ART | EXPO

La peinture autrement/2

26 Juin - 07 Nov 2011
Vernissage le 26 Juin 2011

Dans le cadre de l'évènement «L'art contemporain et la Côte d'Azur», l’exposition «La Peinture autrement» se divise en trois volets et retrace 60 ans de création. La deuxième partie, au musée national Marc Chagall, aborde quelques thématiques comme le tressage, la couture, la coulure ou encore les matériaux alimentaires.

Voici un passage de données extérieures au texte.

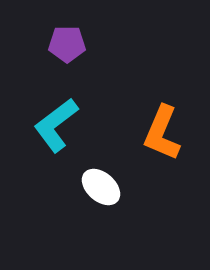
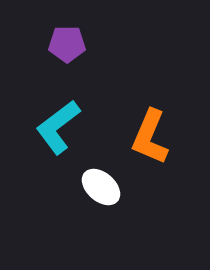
cyan L-shape: moved 2 px right, 2 px down
orange L-shape: moved 12 px left, 4 px down
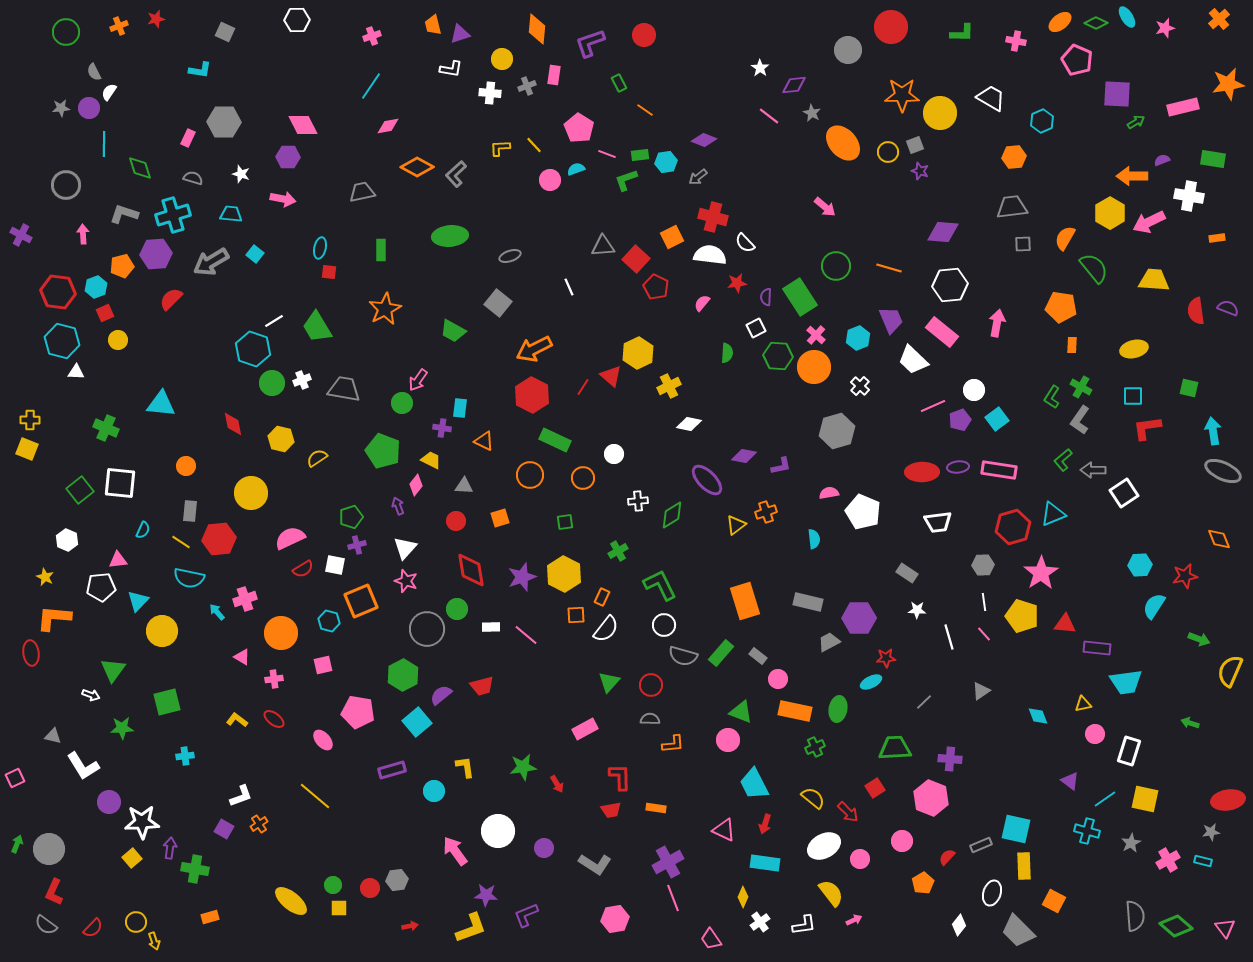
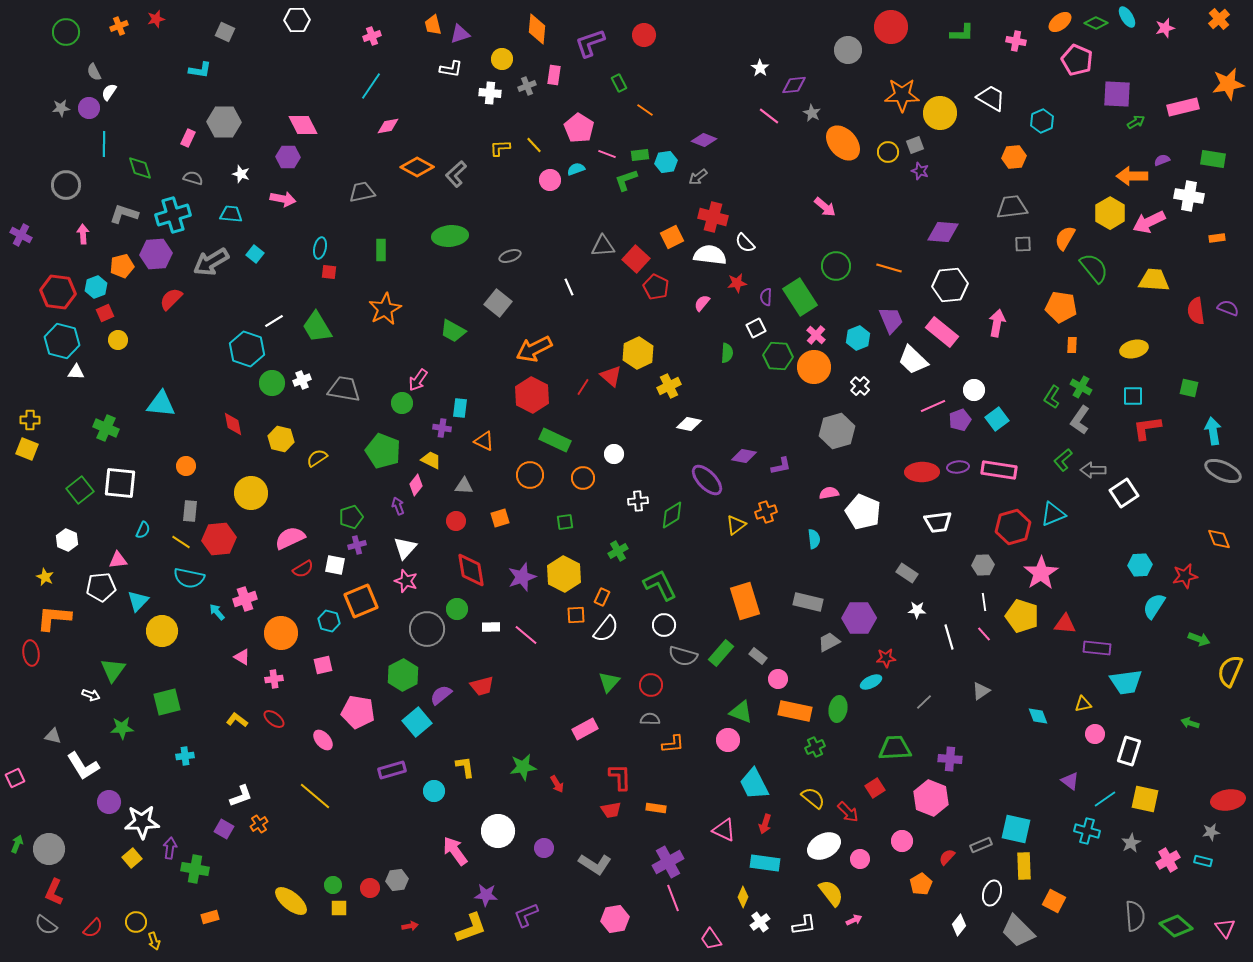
cyan hexagon at (253, 349): moved 6 px left
orange pentagon at (923, 883): moved 2 px left, 1 px down
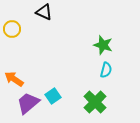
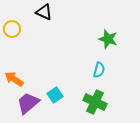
green star: moved 5 px right, 6 px up
cyan semicircle: moved 7 px left
cyan square: moved 2 px right, 1 px up
green cross: rotated 20 degrees counterclockwise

Michel Blazy, Julien Bouillon, BP, Marc Chevalier, Dominique Figarella, Patrick des Gachons, Jean-Baptiste Ganne, Sandra Lecoq, Pascal Pinaud, Jérôme Robbe, Adrian Schiess, Cédric Teisseire, Wilson Trouvé.
La peinture autrement/2.

Le travail sur la couture, le patchwork, le tressage est l’une des voies explorées par les artistes pour questionner les données matérielles de la peinture. L’entrelacement de la trame de fils structure la toile, matériau de base du tableau de chevalet. Dans les années 70, les artistes se réapproprient les techniques artisanales ancestrales, dans un geste analytique de déstructuration du tableau.

Au sein de la génération suivante, et dans le souvenir des recherches de Supports/Surfaces, Sandra Lecoq tresse et coud ses chiffons d’atelier et des tissus multicolores en lieu et place du châssis et de la toile. L’utilisation de ces matériaux renvoie inévitablement aux activités considérées comme typiquement féminines (couture, tricot…), portée symbolique que Sandra Lecoq renverse en faisant de ses oeuvres des supports de messages féministes («Female wild soul»).

Dans la remise en cause des codes traditionnels de la peinture, la planéité du tableau, appréhendé dans sa matérialité, est souvent préférée à la construction d’un espace fictif par la perspective. De même, les jeux de coulures, qu’ils soient dirigés par l’artiste ou non, vont à l’encontre de la conception classique de l’oeuvre d’art où prime la maîtrise de la main de l’artiste. Les oeuvres du groupe BP par exemple jouent sur la fluidité de la matière. Mais à la place de la peinture, c’est une coulée de pétrole qui est utilisée aussi bien pour ses qualités de brillance que pour sa valeur symbolique. L’huile de vidange, alimentée en permanence par une pompe, glisse sur la surface.

De nombreux artistes ont aussi choisi de transformer la nourriture en une matière créative. Réputés impropres à la peinture par leur nature périssable, ces matériaux inhabituels ouvrent de larges champs à l’expérimentation formelle. La nourriture renvoie bien sûr à une action fondamentale, celle de la cuisine ou du repas qui rythme les journées de chacun. Pascal Pinaud, fait griller des aliments sur une tôle métallique qui, une fois le repas terminé, a été poncée et vernie pour être accrochée comme un tableau.